I’m pretty sure the economic environment would be dreadful beyond anything that’s been experienced in hundreds of years. Despair would have swept the Earth by now. Governments — their taxes, regulations, money manipulations, and controls — would have killed off any hope of prosperity.
But that didn’t happen. We were bequeathed this glorious new space in which to build and live, and it is largely a place that government cannot control with anywhere near the ability with which they once managed the physical world.
The innovation essentially gave civilisation another shot at survival after humankind made such a mess of the world in the past. Digital spaces unleashed humankind’s creative energy when the masters of the physical world had almost killed it off.
People asked me about my optimism. The best case I can make for it is as follows.

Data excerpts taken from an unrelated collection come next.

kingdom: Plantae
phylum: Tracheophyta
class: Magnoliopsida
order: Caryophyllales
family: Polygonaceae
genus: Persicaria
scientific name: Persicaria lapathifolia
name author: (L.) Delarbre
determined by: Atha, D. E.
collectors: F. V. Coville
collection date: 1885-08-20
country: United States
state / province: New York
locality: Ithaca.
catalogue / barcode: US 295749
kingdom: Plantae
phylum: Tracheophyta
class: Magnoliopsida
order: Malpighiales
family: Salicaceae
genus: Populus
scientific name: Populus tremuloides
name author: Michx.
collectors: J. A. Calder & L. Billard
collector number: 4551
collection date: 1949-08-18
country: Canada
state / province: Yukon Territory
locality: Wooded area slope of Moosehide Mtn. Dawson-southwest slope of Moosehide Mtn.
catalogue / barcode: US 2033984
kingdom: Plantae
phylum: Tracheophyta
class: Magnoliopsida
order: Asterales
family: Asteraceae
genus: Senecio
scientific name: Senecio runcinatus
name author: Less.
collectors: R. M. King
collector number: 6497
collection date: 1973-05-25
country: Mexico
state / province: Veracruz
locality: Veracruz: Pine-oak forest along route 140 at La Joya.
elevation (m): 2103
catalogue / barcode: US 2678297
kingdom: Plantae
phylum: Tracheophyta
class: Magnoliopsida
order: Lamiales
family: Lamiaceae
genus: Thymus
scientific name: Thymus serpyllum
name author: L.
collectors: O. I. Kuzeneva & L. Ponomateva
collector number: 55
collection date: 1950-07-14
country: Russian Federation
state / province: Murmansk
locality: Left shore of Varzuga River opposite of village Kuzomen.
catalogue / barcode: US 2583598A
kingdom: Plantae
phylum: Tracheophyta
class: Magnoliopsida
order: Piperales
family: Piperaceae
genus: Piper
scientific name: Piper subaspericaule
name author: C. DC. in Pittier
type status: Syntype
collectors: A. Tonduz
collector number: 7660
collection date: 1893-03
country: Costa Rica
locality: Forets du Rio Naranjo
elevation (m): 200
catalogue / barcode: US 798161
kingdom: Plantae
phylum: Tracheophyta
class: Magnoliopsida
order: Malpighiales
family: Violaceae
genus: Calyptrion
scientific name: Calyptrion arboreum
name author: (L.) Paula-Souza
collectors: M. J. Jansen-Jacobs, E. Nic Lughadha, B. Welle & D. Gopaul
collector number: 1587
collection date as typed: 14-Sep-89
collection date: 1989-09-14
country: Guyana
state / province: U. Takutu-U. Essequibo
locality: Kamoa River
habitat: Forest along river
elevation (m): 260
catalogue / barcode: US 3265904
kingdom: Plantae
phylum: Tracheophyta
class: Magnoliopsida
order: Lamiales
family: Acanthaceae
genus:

The State in all times and all places wants a population of despairing, dreary, hopeless, and weighted-down people. Why? Because such people don’t do anything. They are predictable, categorisable, pliable, and, essentially, powerless. Such people offer no surprises, threaten no change, and destabilise nothing.
This is the ideal world that the bureaucrats, the plutocrats, and the technocrats desire. It makes their lives easy and the path clear. Today is just like yesterday and tomorrow — forever. This is the machine that the state wants to manage, a world of down-in-the-dumps and obedient citizens of the society they think they own.
In contrast, hope upsets the prevailing order. It sees things that don’t yet exist. It acts on a promise of a future different from today. It plays with the uncertainty of the future and dares imagine that ideals can become reality. Those who think this way are a threat to every regime. Why? Because people who think this way eventually come to act this way. They resist. They rebel. They overthrow.
Yet look around: We see progress everywhere. What does this imply? It implies that noncompliance is the human norm. People cannot be forever pressed into a mould of the state’s making. The future will happen, and it will be shaped by those who dare to break bad, dare to disagree, and dare to take the risk to overthrow in favour of what can be.
I realised all this some years ago, and when you begin to look around and see how the power elites do not and cannot rule, you discover the whole secret to social order. It turns out that they are not really in control, not finally. Then it all becomes fun.
It is a blast to see the powerful topple from the thrones they want to sit in so badly. It is a thrill to use and hold technologies, as we know them, that no one among the elite ever gave permission to exist. It is a kick to see how the market — meaning human beings acting with vision toward the future — is so constantly outwitting the arrogant planners who want to freeze history, control our minds, and wreck our world.
To defy them is so simple: Just imagine a future better than the present. You become an enemy of the state, and you begin to love every minute of it. You become part of the solution and see that your life and energies are worthwhile and making a difference. How fortunate we all are to be living in these times.